Garlic Varieties and Planting

Hardneck Varieties

- Closer to wild garlic than softneck varieties

- Complex flavors

- Shorter shelf life than softneck varieties

- Produce scapes (edible stems that need to be pruned mid-summer)

- Better suited to colder climates

- Produce 4 to 12 cloves

  • Brown Tempest - (Purple Stripe) Initial hot taste that mellows to a pleasing garlicky finish. A great roasting garlic. Brown Tempest produces purple marked bulbs with 5-7 plump, light brown cloves with a rosy blush. Stores well.
  • Chesnok Red - (Purple Stripe) Chesnok Red holds shape and retains flavor when cooked. Great choice for baking with a creamy texture, tastes sweet, and is used to make garlic ice cream! Produces very large bulbs that average 9 to 10 easy to peel cloves.
  • Cook Home Hardy - Well, it looks too good not to pass it on! We think it was German Extra Hardy, but our grower lost track a few years back.
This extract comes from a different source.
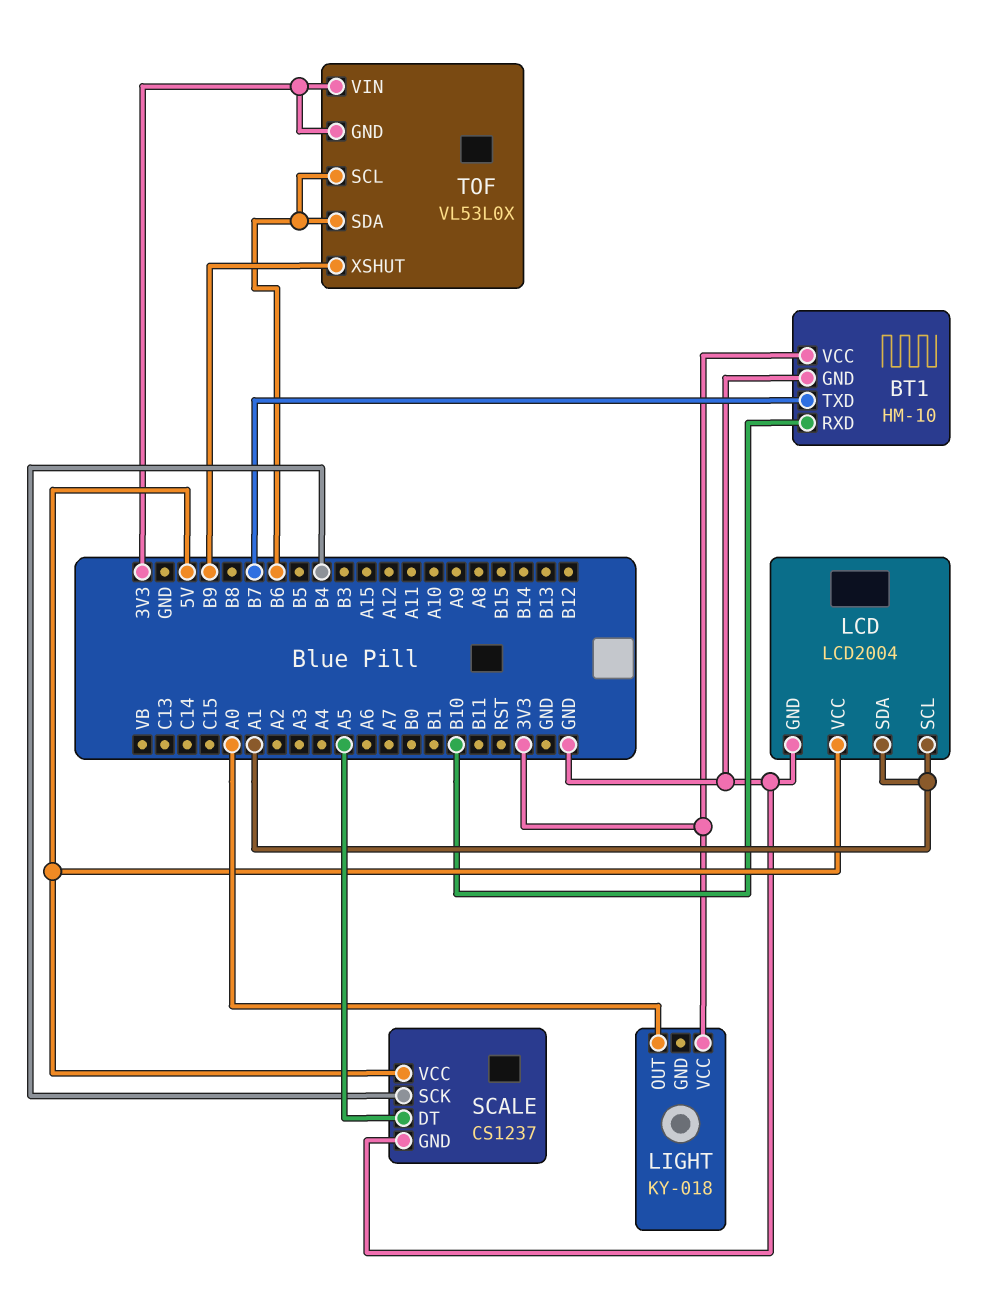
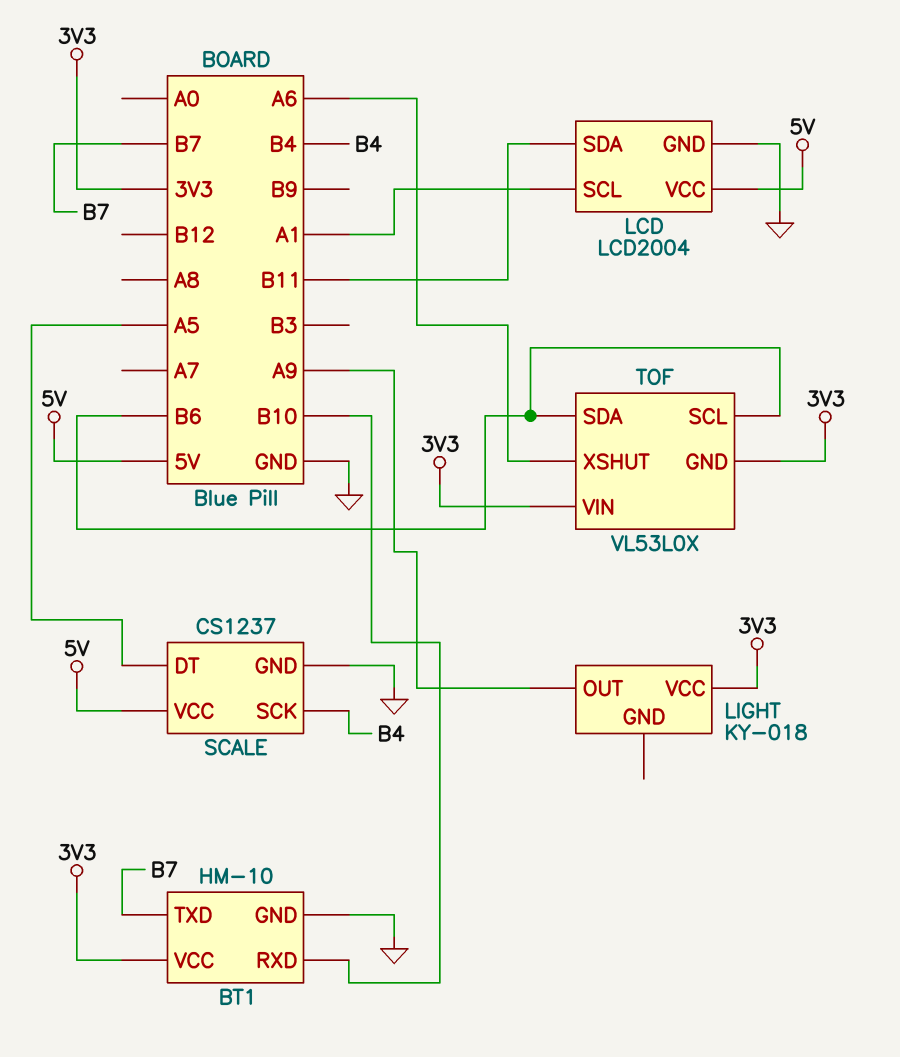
LCD pin SDA: A1 -> B11
LIGHT pin OUT: A0 -> A9
TOF pin XSHUT: B9 -> A6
If you’re a serious collector, you may take a pass. If you want good, reliable garlic and aren’t too picky about provenance, give this one a try!
  • Georgian Fire - (Porcelain) Described by chefs as a truly "white hot" garlic. Raw taste is strong with a hotness that is not at all unpleasant. Great for salsa and salads. 4-6 cloves per bulb. Produces thick, sturdy, flavorful scapes.
  • German Extra Hardy - (Porcelain) Strong raw flavor, high sugar content, and not too hot. One of the very best for roasting. 4-5 very large cloves per bulb. Outside skin is ivory-white, but the skin covering the cloves is dark red.
  • Mike’s Hardneck - Variety cultivated by DCGP gardener and retired farmer Mike Olund.
  • Music - (Porcelain) A Minnesota growers favorite with excellent yields and cold tolerance. Large bulbs with 4-6 easy to peel pink skinned cloves per bulb. Excellent flavor good for pestos and sauces. This variety is not a long keeper; stores well for up to 6 months.
  • Persian Star - (Purple Stripe) Reliable, all-purpose variety from Uzbekistan. Also called Samarkand. 8-10 slender cloves per bulb. White bulbs with purple and red inner clove wrappers. Stores well for 6-8 months. Pleasant, mildly spicy flavor.
  • Phillips Rocambole - (Rocambole) Medium-sized, easy-to-peel cloves with a mild garlic flavor, and slight sweetness.
  • Spanish Roja - (Rocambole) A Northwest heirloom with "true garlic" taste. Easy to peel cloves with hot flavor. Averages 11 cloves per bulb.
  • Zemo - (Porcelain) A spicy garlic flavor with moderate heat. 2–6 cloves per bulb. Late harvest. Stores 5 months.

Softneck Varieties

- Excellent storage, average 6-8 month shelf life

- Typically milder flavor

- Softer stems conducive to braiding

- Tend not to "bolt" or produce scapes

- Produce 10 to 40 cloves

  • Chamiskuri - (Artichoke) A good storage garlic from the Republic of Georgia. Large bulbs with 10-15 cloves per head. Rich flavored and pungent, and stores until mid-winter.
  • Mike's Northland Softneck - Variety cultivated by DCGP gardener and retired farmer Mike Olund.
  • Oregon Blue - (Artichoke) A maritime Northwest heirloom with good yields and good storage qualities. 10-12 cloves per bulb. Light purple tint on the bulb wrappers. Artichoke types store well for about 8 months. Nice spicy flavor is good raw or baked.
  • Red Tochliavari - (Artichoke) Red Tochliavari is a popular, early harvesting softneck variety with rich and mildly pungent flavor. Produces 12-20 cloves with straw-colored wrappers. Although it is a softneck, Red Tochliavari may produce a scape with seeds called bulbils when stressed by hot weather near harvest time. Bulbils can be planted and grown out over two seasons, if desired. Stores 5-6 months.
  • Silver Rose Softneck - Rose-colored cloves in very smooth, bright white bulbs. Beautiful for braiding; one of the longest storing garlics and very fast growing. Approx. 12-15 cloves per bulb.
  • Thermadrone - (Artichoke) Long keeping bulbs with a mild taste prized for French cooking. Produces 23-20 cloves per bulb. This variety does not like wet feet (water-logged soil).

Not Garlic Varieties!

  • Elephant (Allium ameloprasum) - While Elephant garlic is not a true garlic - it is actually related to leeks - it is cultivated in the same manner. The large size makes it fun to grow and easy to use. The flavor is mild, so if you are a strong garlic lover, plan to use it like an onion rather than garlic.